The seL4 verification journey: how have the challenges and opportunities evolved
ABSTRACT: The formal verification journey of the seL4 microkernel is nearing two decades, and still has an busy roadmap for the years ahead. It started as a research project aiming for a highly challenging problem with the potential of significant impact. Today, a whole ecosystem of developers, researchers, adopters and supporters are part of the seL4 community. With increasing uptake and adoption, seL4 is evolving, supporting more platforms, architectures, configurations, and features. This creates both opportunities and challenges: verification is what makes seL4 unique; as the seL4 code evolves, so must its formal proofs. With more than a million lines of formal, machine-checked proofs, seL4 is the most highly assured OS kernel, with proofs of an increasing number of properties (functional correctness, binary correctness, security –integrity and confidentiality– and system initialisation) and for an increasing number of hardware architectures: Arm (32-bit), x86 (64-bit) and RISC-V (64-bit), with proofs now starting for Arm (64-bit). In this talk we will reflect on the evolution of the challenges and opportunities the seL4 verification faced along its long, and continuing, journey.
BIO: June Andronick is CEO and co-founder of Proofcraft, providing commercial support for software verification in general and the seL4 microkernel verification in particular. She is also CEO of the seL4 Foundation, and conjoint Professor at UNSW Sydney. Her technical expertise is in increasing the reliability of critical software systems, by mathematically proving that the code behaves as expected and satisfies security and safety requirements. She previously led the Trustworthy Systems group, world-leading in the area of verified operating systems software, known worldwide for the formal verification of the seL4 microkernel. She was recognised in 2011 by MIT’s Technology Review as one of the world’s top young innovators (TR35). She holds a PhD in Computer Science from the University of Paris-Sud, France.
Why do things go wrong (or right)? Applications of causal reasoning to verification
ABSTRACT: In this talk I will look at the connections between causality and learning from one side, and verification and synthesis from the other side. I will introduce the relevant concepts and discuss how causality and learning can help to improve the quality of systems and reduce the amount of human effort in designing and verifying systems. I will (briefly) introduce the theory of actual causality as defined by Halpern and Pearl. This theory turns out to be extremely useful in various areas of computer science due to a good match between the results it produces and our intuition. I will illustrate the definitions by examples from formal verification. I will also argue that active learning can be viewed as a type of causal discovery. Tackling the problem of reducing the human effort from the other direction, I will discuss ways to improve the quality of specifications and will focus in particular on synthesis.
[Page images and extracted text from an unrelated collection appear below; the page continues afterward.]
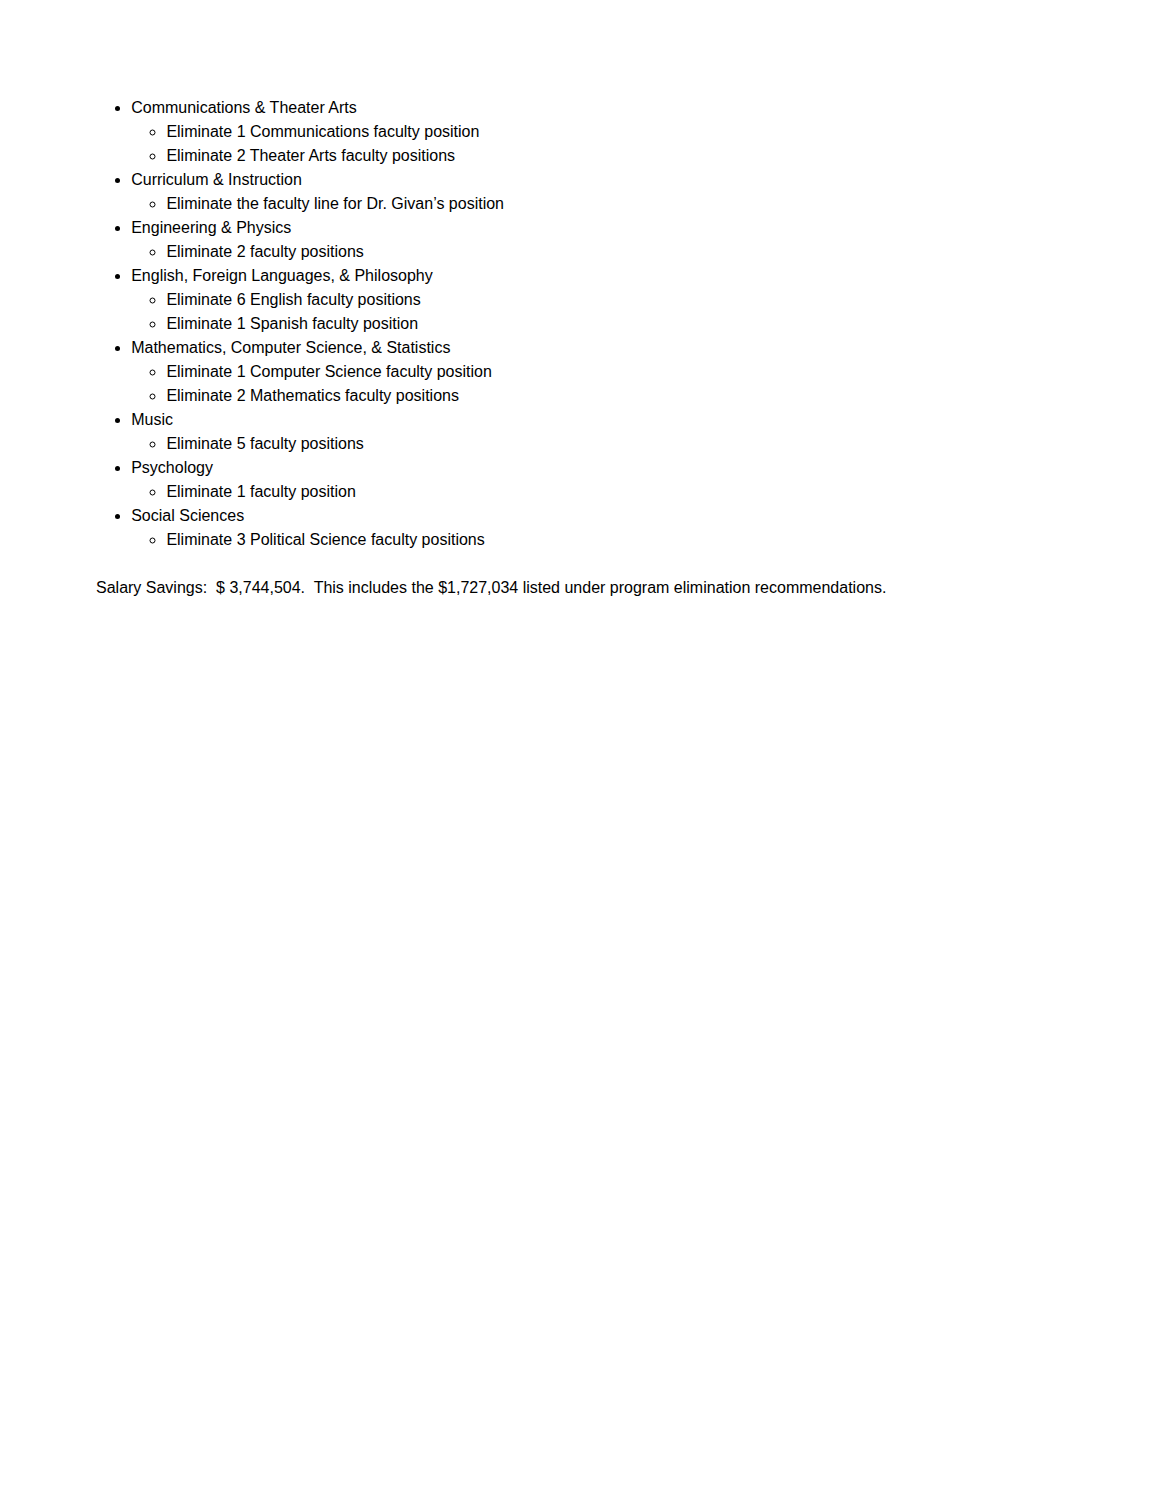Communications & Theater Arts
Eliminate 1 Communications faculty position
Eliminate 2 Theater Arts faculty positions
Curriculum & Instruction
Eliminate the faculty line for Dr. Givan’s position
Engineering & Physics
Eliminate 2 faculty positions
English, Foreign Languages, & Philosophy
Eliminate 6 English faculty positions
Eliminate 1 Spanish faculty position
Mathematics, Computer Science, & Statistics
Eliminate 1 Computer Science faculty position
Eliminate 2 Mathematics faculty positions
Music
Eliminate 5 faculty positions
Psychology
Eliminate 1 faculty position
Social Sciences
Eliminate 3 Political Science faculty positions
Salary Savings: $ 3,744,504. This includes the $1,727,034 listed under program elimination recommendations.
BIO: Hana Chockler is a Principal Scientist at a startup company causaLens and a Reader (Associate Professor) in Formal Methods in the Department of Informatics at King’s College London (KCL). Prior to joining KCL in 2013, Hana worked at IBM Research in the formal verification and software engineering departments. Her research interests span a wide variety of topics, including formal verification and synthesis of hardware and software, fundamental concepts in causality and its applications to a variety of domains, learning, and explainable AI.